• **Your task**:
Omit all pictures. Reproduce exactly the lines from the first line of the records below through the line with "No machine learning".

#### Information provided

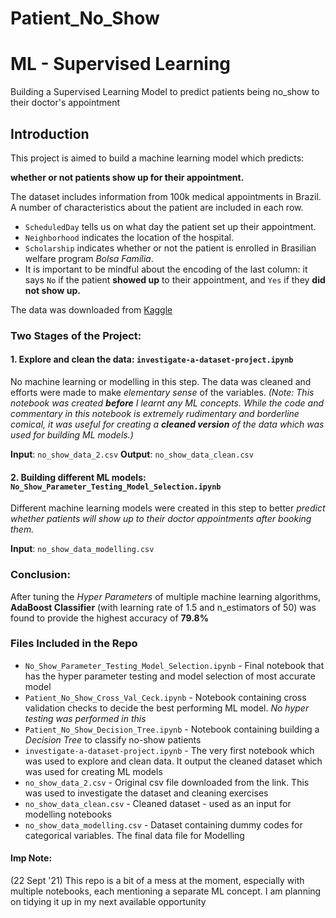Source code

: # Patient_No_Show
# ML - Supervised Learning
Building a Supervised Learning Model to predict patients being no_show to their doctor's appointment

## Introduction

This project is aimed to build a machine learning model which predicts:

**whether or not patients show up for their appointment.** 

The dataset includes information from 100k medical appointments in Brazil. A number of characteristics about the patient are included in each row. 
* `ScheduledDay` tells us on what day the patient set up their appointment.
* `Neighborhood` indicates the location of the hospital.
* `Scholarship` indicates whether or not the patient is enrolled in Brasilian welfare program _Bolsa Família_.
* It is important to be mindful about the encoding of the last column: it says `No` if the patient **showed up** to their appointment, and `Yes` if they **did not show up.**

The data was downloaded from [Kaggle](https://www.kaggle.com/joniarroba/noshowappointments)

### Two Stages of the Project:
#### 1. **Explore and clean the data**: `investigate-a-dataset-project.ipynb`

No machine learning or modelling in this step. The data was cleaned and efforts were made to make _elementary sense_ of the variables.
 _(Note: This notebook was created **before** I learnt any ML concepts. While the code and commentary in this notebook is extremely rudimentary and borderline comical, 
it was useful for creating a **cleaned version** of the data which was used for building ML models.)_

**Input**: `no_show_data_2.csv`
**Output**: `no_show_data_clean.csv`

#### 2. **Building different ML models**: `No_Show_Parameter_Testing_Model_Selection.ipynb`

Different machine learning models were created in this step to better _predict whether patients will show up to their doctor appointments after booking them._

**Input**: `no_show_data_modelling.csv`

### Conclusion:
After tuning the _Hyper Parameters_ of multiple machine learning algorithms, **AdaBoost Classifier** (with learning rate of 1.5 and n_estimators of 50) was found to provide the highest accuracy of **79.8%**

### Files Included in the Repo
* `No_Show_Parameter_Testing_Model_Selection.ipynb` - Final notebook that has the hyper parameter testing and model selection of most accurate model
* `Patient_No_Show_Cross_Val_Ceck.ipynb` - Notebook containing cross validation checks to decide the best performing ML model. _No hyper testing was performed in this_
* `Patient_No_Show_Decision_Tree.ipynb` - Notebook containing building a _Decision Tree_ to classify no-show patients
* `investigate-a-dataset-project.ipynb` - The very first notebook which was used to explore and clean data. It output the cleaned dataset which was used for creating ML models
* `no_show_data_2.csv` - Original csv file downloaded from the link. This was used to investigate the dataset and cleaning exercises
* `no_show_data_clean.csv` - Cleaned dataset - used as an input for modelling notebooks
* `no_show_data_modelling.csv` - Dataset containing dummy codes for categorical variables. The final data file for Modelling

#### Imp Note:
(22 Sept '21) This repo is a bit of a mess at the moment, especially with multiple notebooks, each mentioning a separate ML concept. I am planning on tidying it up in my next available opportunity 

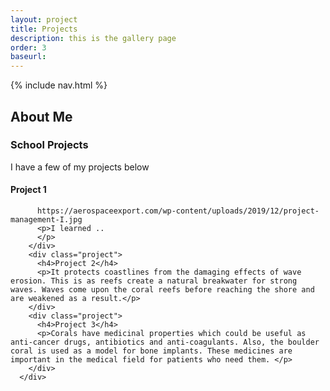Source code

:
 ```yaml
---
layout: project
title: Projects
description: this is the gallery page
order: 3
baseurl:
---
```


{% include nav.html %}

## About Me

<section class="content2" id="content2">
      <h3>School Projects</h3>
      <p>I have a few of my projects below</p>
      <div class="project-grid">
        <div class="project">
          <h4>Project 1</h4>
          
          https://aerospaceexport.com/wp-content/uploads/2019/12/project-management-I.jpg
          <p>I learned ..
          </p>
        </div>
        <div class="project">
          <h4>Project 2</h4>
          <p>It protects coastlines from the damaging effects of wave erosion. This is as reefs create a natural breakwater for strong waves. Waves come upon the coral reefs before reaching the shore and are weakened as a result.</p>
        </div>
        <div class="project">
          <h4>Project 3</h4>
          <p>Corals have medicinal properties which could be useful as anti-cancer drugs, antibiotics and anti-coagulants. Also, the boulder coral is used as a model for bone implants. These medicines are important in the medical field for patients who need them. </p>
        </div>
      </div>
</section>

########

• **Response to this exercise**:
Source code

: # Patient_No_Show
# ML - Supervised Learning
Building a Supervised Learning Model to predict patients being no_show to their doctor's appointment

## Introduction

This project is aimed to build a machine learning model which predicts:

**whether or not patients show up for their appointment.** 

The dataset includes information from 100k medical appointments in Brazil. A number of characteristics about the patient are included in each row. 
* `ScheduledDay` tells us on what day the patient set up their appointment.
* `Neighborhood` indicates the location of the hospital.
* `Scholarship` indicates whether or not the patient is enrolled in Brasilian welfare program _Bolsa Família_.
* It is important to be mindful about the encoding of the last column: it says `No` if the patient **showed up** to their appointment, and `Yes` if they **did not show up.**

The data was downloaded from [Kaggle](https://www.kaggle.com/joniarroba/noshowappointments)

### Two Stages of the Project:
#### 1. **Explore and clean the data**: `investigate-a-dataset-project.ipynb`

No machine learning or modelling in this step. The data was cleaned and efforts were made to make _elementary sense_ of the variables.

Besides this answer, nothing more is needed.